# [Given passage]
Criticizing a recent district court decision as lacking details, Carson City supervisors voted 5-0 Tuesday to appeal to the state's highest court whether they will have to place on the November ballot an ordinance asking to preserve Fuji Park and the city's fairgrounds.

They also decided to continue down a "messy" path to prepare both their own advisory question and the ordinance presented to them on a 3,400-signature petition, although they expect only one question to be on the ballot.

Judge Michael Griffin decided April 15 that Carson residents deserve a chance to vote on the ordinance submitted by petition. If it passes, he said, city officials can challenge its constitutionality.

Supervisors disagreed, saying it would be a waste of time to campaign for or against an ordinance that won't stand up in court. They were also chagrined Griffin offered no detailed explanation.

"It is rather unfortunate that the judge did not take the time or the opportunity to give us an opinion of how the decision was framed," Mayor Ray Masayko said. "Do we need to get that? This member of the board does before we go out there with a question."

Masayko and Supervisor Richard Staub criticized Griffin's decision, and Staub suggested politics may have swayed the ruling.

"Is Judge Griffin up for re-election? Looking at the decision, I wonder if he is," Staub said. "I feel deprived the court decision came down the way it did. That is sometimes the politics of the issue instead of the legality of the issue."

About 30 people listened to a two-hour discussion as the supervisors weighed their options. Several, including members of the Concerned Citizens to Save Fuji Park and the Fairgrounds, who circulated the petition, urged supervisors to place just one question -- the initiative ordinance -- on the ballot.

# [Excerpted records]
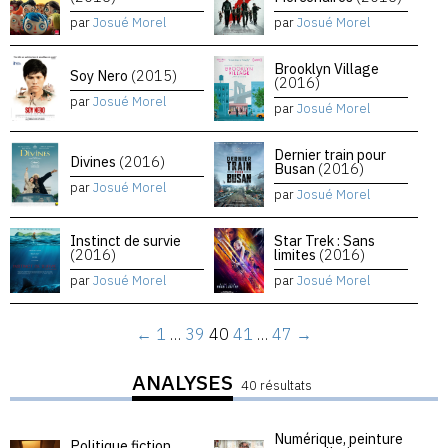
par
Josué Morel
par
Josué Morel
Brooklyn Village
Soy Nero
(2015)
(2016)
par
Josué Morel
par
Josué Morel
Dernier train pour
Divines
(2016)
Busan
(2016)
par
Josué Morel
par
Josué Morel
Instinct de survie
Star Trek : Sans
(2016)
limites
(2016)
par
Josué Morel
par
Josué Morel
←
1
…
39
40
41
…
47
→
ANALYSES
40 résultats
Numérique, peinture
Politique fiction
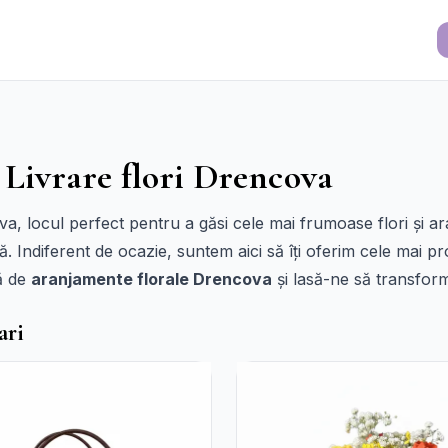
 Livrare flori Drencova
ova, locul perfect pentru a găsi cele mai frumoase flori și 
ă. Indiferent de ocazie, suntem aici să îți oferim cele mai pro
tă de
aranjamente florale Drencova
și lasă-ne să transfor
ari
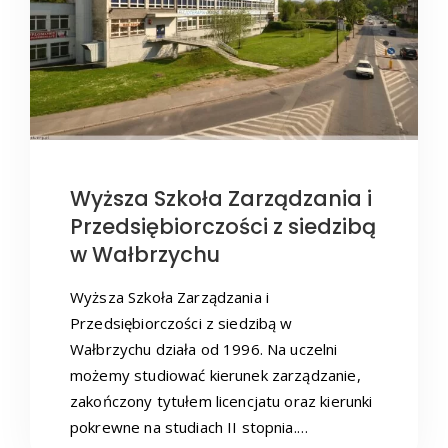
Wyższa Szkoła Zarządzania i
Przedsiębiorczości z siedzibą
w Wałbrzychu
Wyższa Szkoła Zarządzania i
Przedsiębiorczości z siedzibą w
Wałbrzychu działa od 1996. Na uczelni
możemy studiować kierunek zarządzanie,
zakończony tytułem licencjatu oraz kierunki
pokrewne na studiach II stopnia.…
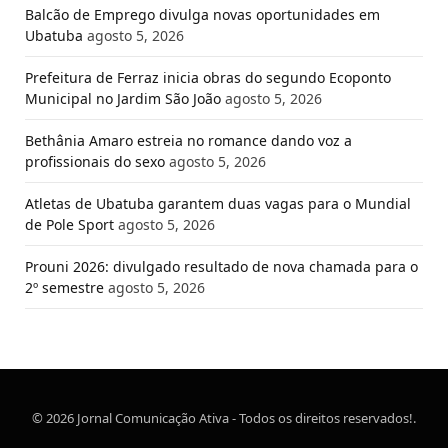
Balcão de Emprego divulga novas oportunidades em
Ubatuba
agosto 5, 2026
Prefeitura de Ferraz inicia obras do segundo Ecoponto
Municipal no Jardim São João
agosto 5, 2026
Bethânia Amaro estreia no romance dando voz a
profissionais do sexo
agosto 5, 2026
Atletas de Ubatuba garantem duas vagas para o Mundial
de Pole Sport
agosto 5, 2026
Prouni 2026: divulgado resultado de nova chamada para o
2º semestre
agosto 5, 2026
© 2026 Jornal Comunicação Ativa - Todos os direitos reservados!.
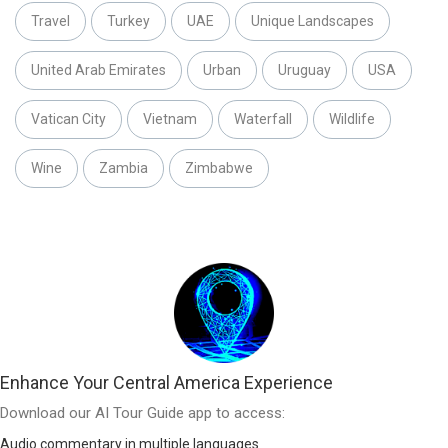
Travel
Turkey
UAE
Unique Landscapes
United Arab Emirates
Urban
Uruguay
USA
Vatican City
Vietnam
Waterfall
Wildlife
Wine
Zambia
Zimbabwe
Enhance Your Central America Experience
Download our AI Tour Guide app to access:
Audio commentary in multiple languages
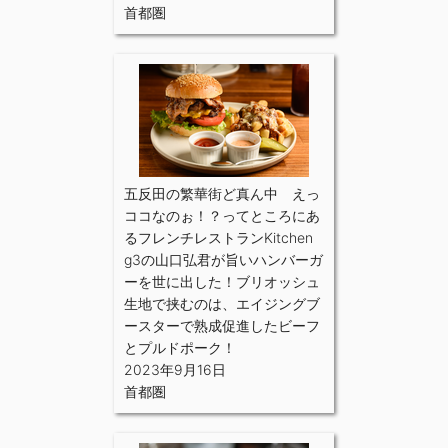
首都圏
五反田の繁華街ど真ん中 えっ
ココなのぉ！？ってところにあ
るフレンチレストランKitchen
g3の山口弘君が旨いハンバーガ
ーを世に出した！ブリオッシュ
生地で挟むのは、エイジングブ
ースターで熟成促進したビーフ
とプルドポーク！
2023年9月16日
首都圏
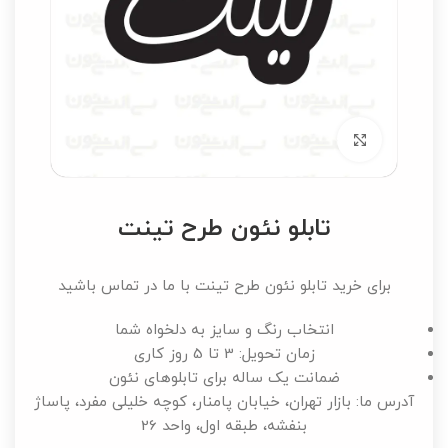
برای بزرگنمایی کلیک کنید
تابلو نئون طرح تینت
برای خرید تابلو نئون طرح تینت با ما در تماس باشید
انتخاب رنگ و سایز به دلخواه شما
زمان تحویل: 3 تا 5 روز کاری
ضمانت یک ساله برای تابلوهای نئون
آدرس ما: بازار تهران، خیابان پامنار، کوچه خلیلی مفرد، پاساژ
بنفشه، طبقه اول، واحد 26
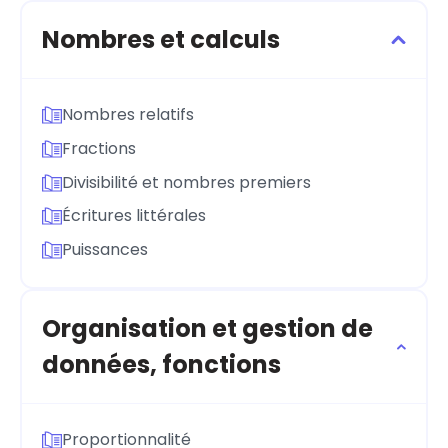
Nombres et calculs
Nombres relatifs
Fractions
Divisibilité et nombres premiers
Écritures littérales
Puissances
Organisation et gestion de
données, fonctions
Proportionnalité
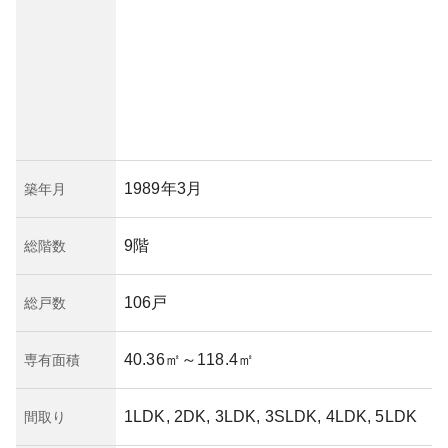
1989年3月
築年月
9階
総階数
106戸
総戸数
40.36㎡
～118.4㎡
専有面積
1LDK, 2DK, 3LDK, 3SLDK, 4LDK, 5LDK
間取り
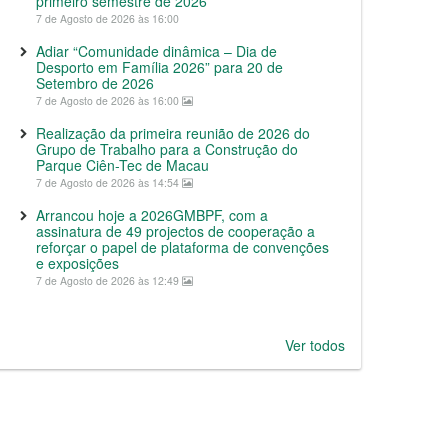
primeiro semestre de 2026
7 de Agosto de 2026 às 16:00
Adiar “Comunidade dinâmica – Dia de
Desporto em Família 2026” para 20 de
Setembro de 2026
7 de Agosto de 2026 às 16:00
Realização da primeira reunião de 2026 do
Grupo de Trabalho para a Construção do
Parque Ciên-Tec de Macau
7 de Agosto de 2026 às 14:54
Arrancou hoje a 2026GMBPF, com a
assinatura de 49 projectos de cooperação a
reforçar o papel de plataforma de convenções
e exposições
7 de Agosto de 2026 às 12:49
Ver todos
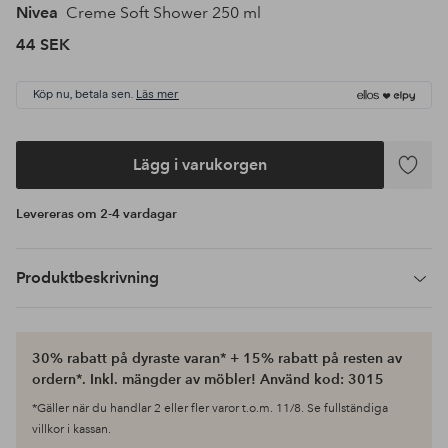
Nivea
Creme Soft Shower 250 ml
44 SEK
Köp nu, betala sen.
Läs mer
Lägg i varukorgen
Lägg
till
Levereras om 2-4 vardagar
i
favoriter
Produktbeskrivning
30% rabatt på dyraste varan* + 15% rabatt på resten av
ordern*. Inkl. mängder av möbler! Använd kod: 3015
*Gäller när du handlar 2 eller fler varor t.o.m. 11/8. Se fullständiga
villkor i kassan.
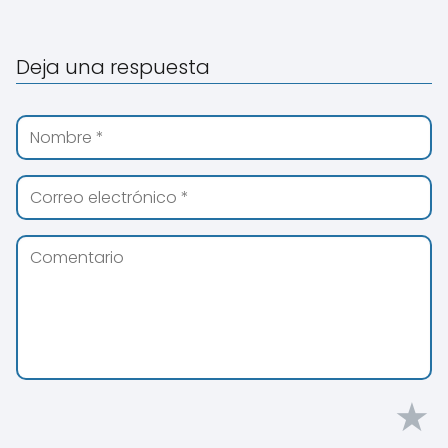
Deja una respuesta
★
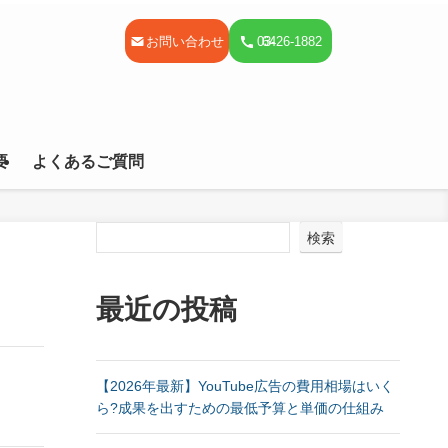
お問い合わせ
03-
6426-1882
要
よくあるご質問
検索
最近の投稿
【2026年最新】YouTube広告の費用相場はいく
ら?成果を出すための最低予算と単価の仕組み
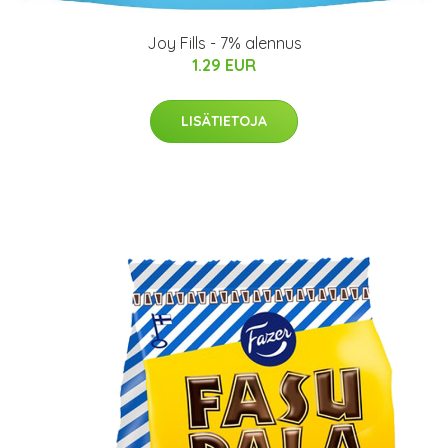
Joy Fills - 7% alennus
1.29 EUR
LISÄTIETOJA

# [Prompt 1]
Answer these from the Fuji Park news story:
(a) By what vote did the Carson City supervisors decide to appeal?
(b) On what date did Judge Michael Griffin make his decision?
(c) About how many people listened to the supervisors' discussion?
# [Prompt 2]
Write the next few paragraphs of the Fuji Park news story, picking up right after its last sentence.
The data isn't needed for this.

# [Answer space 1]
(a) 5-0
(b) April 15
(c) About 30

# [Answer space 2]
"Keep the initiative only on the ballot," Judy Larquier said. "The public has spoken about what they want to do with the park and the rest of the community needs to vote on it without being confused."

Chamber of Commerce representatives encouraged the city to appeal the decision to the Supreme Court.

Concerned Citizen representative Jon Nowlin argued the city's advisory question, with references to preserving Fuji Park but developing the fairgrounds, will confuse voters.

Masayko said Carson City's appeal would clarify the initiative petition process for other Nevada counties.

"I don't think there's a member sitting here who wants to take steps to deny the citizens of Carson City their opinion on this matter," Masayko said. "There are just two different ways to get there.

"We're not trying to side-step the issue; we're trying to clarify the issue."

Two committees, drafting the pros and cons of each ballot question, will work until the Supreme Court makes a decision or July 15 when language for the November ballot must be submitted.

The future of the fairgrounds, which sits in the middle of the region's hottest commercial property, has been enveloped in controversy since the city decided to sell vacant Fuji Park land to Costco in 1999. Community members were angered last year when the city offered the fairgrounds to Wal-Mart to keep the retailer from relocating in North Douglas County. The Concerned Citizens responded with the initiative petition, and city officials responded with the alternate ballot question, promising to abide by its outcome.


Carson City's advisory question:

"While retaining and improving the area known as Fuji Park, should Carson City make available for commercial development City property known as the Carson City Fairgrounds?"

Concerned Citizen's proposed ordinance:

"Fuji Park and Carson City Fairgrounds be maintained and improved in not less than its present size as a park in perpetuity."